Economists investigate Irish currency issue

Series Title
Series Details 17/09/98, Volume 4, Number 33
Publication Date 17/09/1998
Content Type

Date: 17/09/1998

By Tim Jones

EUROPEAN Commission economists are to investigate the potentially disruptive impact of the euro on the communities either side of the border between Ireland and Northern Ireland.

The move comes in response to fears, expressed by business leaders and politicians, that the uneasy peace in some of the North's volatile border counties could be disrupted by currency upheavals between the euro and the British pound.

“The integration of key economic activities on the island of Ireland must, in parallel with all the other objectives of the Good Friday agreement, be advanced in order to harness the economic dividends that will undoubtedly flow from peace,” said Irish opposition leader John Bruton after a visit to the Commission last week.

Following a meeting with Economics Commissioner Yves-Thibault de Silguy, Bruton will now make a written request for the study. Officials say this will be a formality because, in the words of one, “nobody wants to discourage cross-border business”.

Since the Irish Republican Army announced its first cease-fire four years ago, cross-border trade has increased by 55&percent; and topped 1.5 billion ecu last year, generating an estimated 2,500 jobs in the North.

The mid-August terrorist attack in the Northern Irish market town of Omagh, which killed 28 people, highlighted how integrated the border region is.
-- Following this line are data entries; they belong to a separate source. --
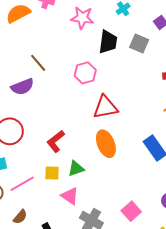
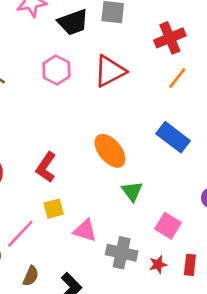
black trapezoid: (108, 42) -> (73, 22), turned 80
red triangle: (105, 107) -> (110, 71), moved
green triangle: (76, 169) -> (132, 191), moved, turned -30

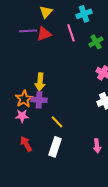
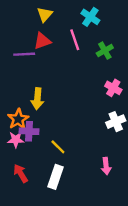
cyan cross: (84, 14) -> (90, 17), turned -35
purple line: (28, 31) -> (24, 54), moved
purple cross: (39, 100) -> (29, 131), moved
pink arrow: (97, 146) -> (106, 166), moved

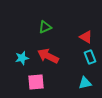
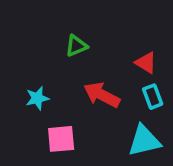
red arrow: (48, 56) -> (102, 95), moved
cyan triangle: (85, 83) -> (144, 141), size x1.5

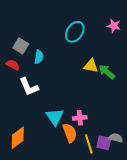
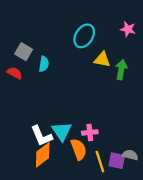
yellow triangle: (91, 66) -> (102, 59), moved
green arrow: (107, 72) -> (121, 70), moved, turned 60
white L-shape: (29, 87) -> (42, 136), moved
orange diamond: (18, 138) -> (43, 155), moved

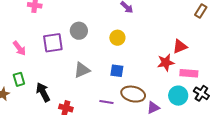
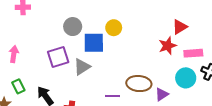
purple square: (53, 43) -> (58, 57), moved
pink arrow: (19, 48) -> (14, 54), turned -126
blue square: (117, 71) -> (94, 43), moved, size x1.5

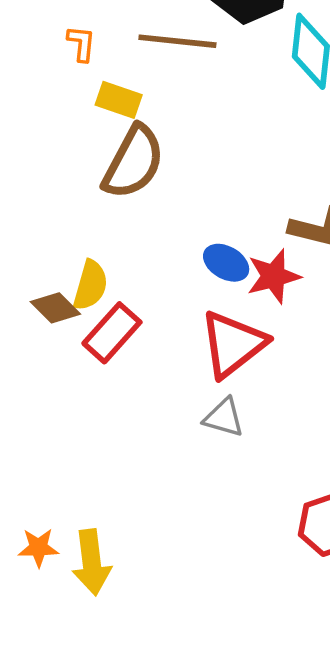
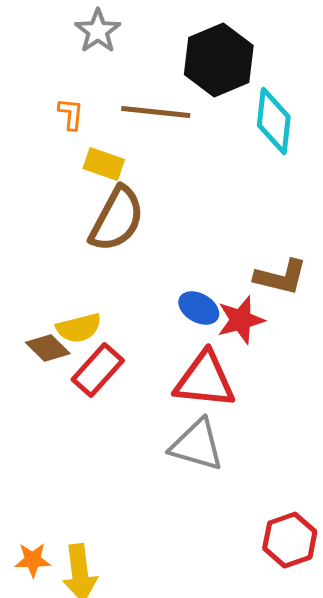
yellow semicircle: (90, 285) -> (79, 328), turned 60
red triangle: (233, 344) -> (205, 380), turned 44
gray triangle: (224, 418) -> (197, 445), size x1.5

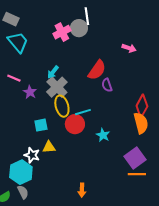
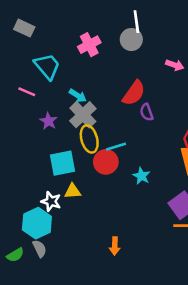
white line: (87, 16) -> (136, 22), moved
gray circle: (79, 28) -> (131, 40), moved
cyan trapezoid: (18, 42) -> (47, 66), moved
cyan arrow: (53, 72) -> (78, 96), turned -96
pink line: (14, 78) -> (27, 92), moved
cyan square: (41, 125) -> (62, 163), size x1.5

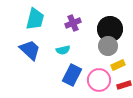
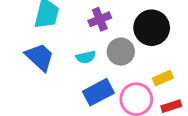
gray circle: (108, 46) -> (121, 52), moved
blue rectangle: (72, 75) -> (98, 92), turned 35

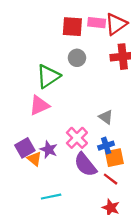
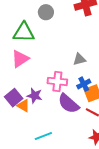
green triangle: (48, 76) -> (24, 32), turned 45
gray triangle: (106, 117) -> (79, 59), turned -40
pink cross: (77, 138) -> (57, 81), turned -30

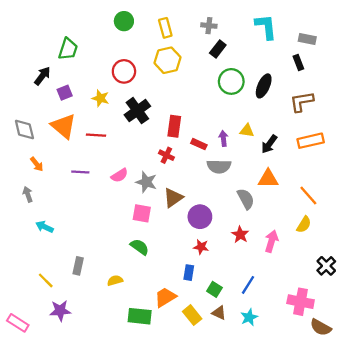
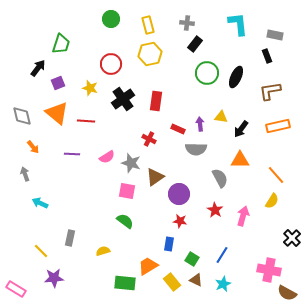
red rectangle: (174, 126) -> (156, 101), moved

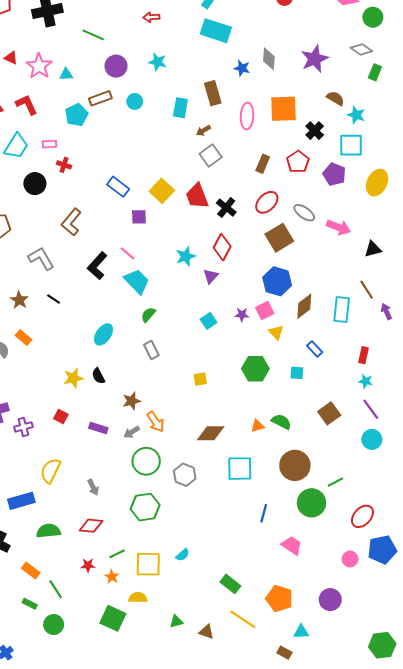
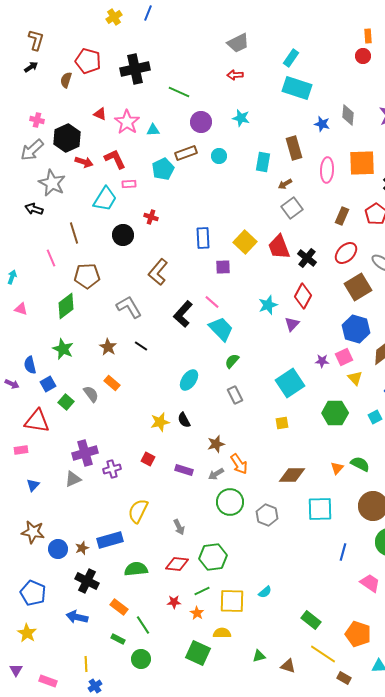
pink rectangle: (49, 144) -> (129, 184), moved
blue rectangle: (118, 187) -> (203, 238), turned 50
cyan square: (209, 321) -> (290, 383), moved, size x1.8
cyan square: (297, 373) -> (375, 417), turned -32
orange triangle: (257, 426) -> (337, 468), turned -32
green hexagon: (145, 507) -> (213, 557), moved
brown rectangle: (284, 653) -> (344, 678), moved

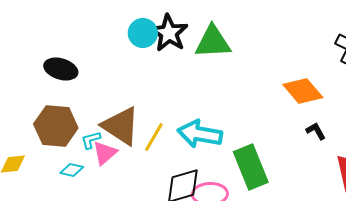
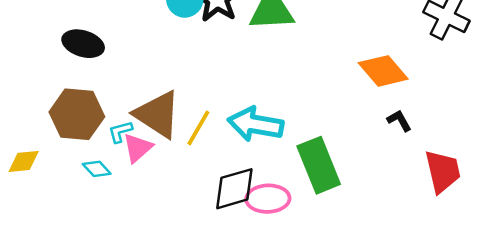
cyan diamond: (72, 170) -> (97, 169), turned 35

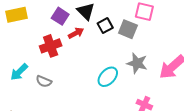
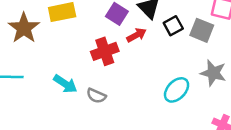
cyan arrow: (19, 72) -> (65, 84), turned -102

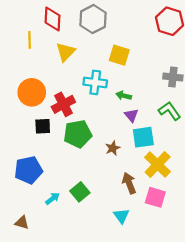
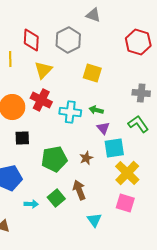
cyan cross: (95, 82) -> (70, 112), moved
red cross: (63, 104) -> (41, 100), moved, turned -35
green pentagon: (78, 134) -> (54, 159), moved
brown arrow: (129, 183) -> (79, 190), moved
cyan arrow: (53, 198) -> (31, 204), turned 40

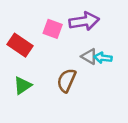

The high street was packed with shoppers from Monaghan and Cavan in the South as well as local residents.

The Republic of Ireland, which sells 27&percent; of its exports to the UK, is particularly vulnerable to movements in the punt/pound exchange rate. Following the devaluation of sterling in 1992, the punt was worth more than the pound but now the British pound buys 1.13 punts.

“This has had a significant effect on the area,” said John Fitzgerald, a research professor at the Dublin-based Economic and Social Research Institute. “Petrol, for example, is vastly cheaper in the Republic than it is in the North, where stations are hardly doing any business.”

A widely predicted swing in the other direction, as the UK dips into recession and the single currency area expands, would have the opposite effect and undermine the competitiveness of labour-intensive Irish industries.

“These kinds of movements do not help business in what is, to all intents and purposes, a single economic zone,” said Colin Hunt, an economist at the Bank of Ireland.

Bruton fears that cross-border economic cooperation could be harmed by such currency volatility. He pointed out to the Commission last week that many joint programmes involving chambers of commerce, local authorities and regional investment were at an embryonic stage.

“While most commentators agree that EMU membership will be positive for the Irish economy, the impact on the border areas is less certain,” he said. “The implications for the competitiveness of businesses located in these zones should be evaluated at once.”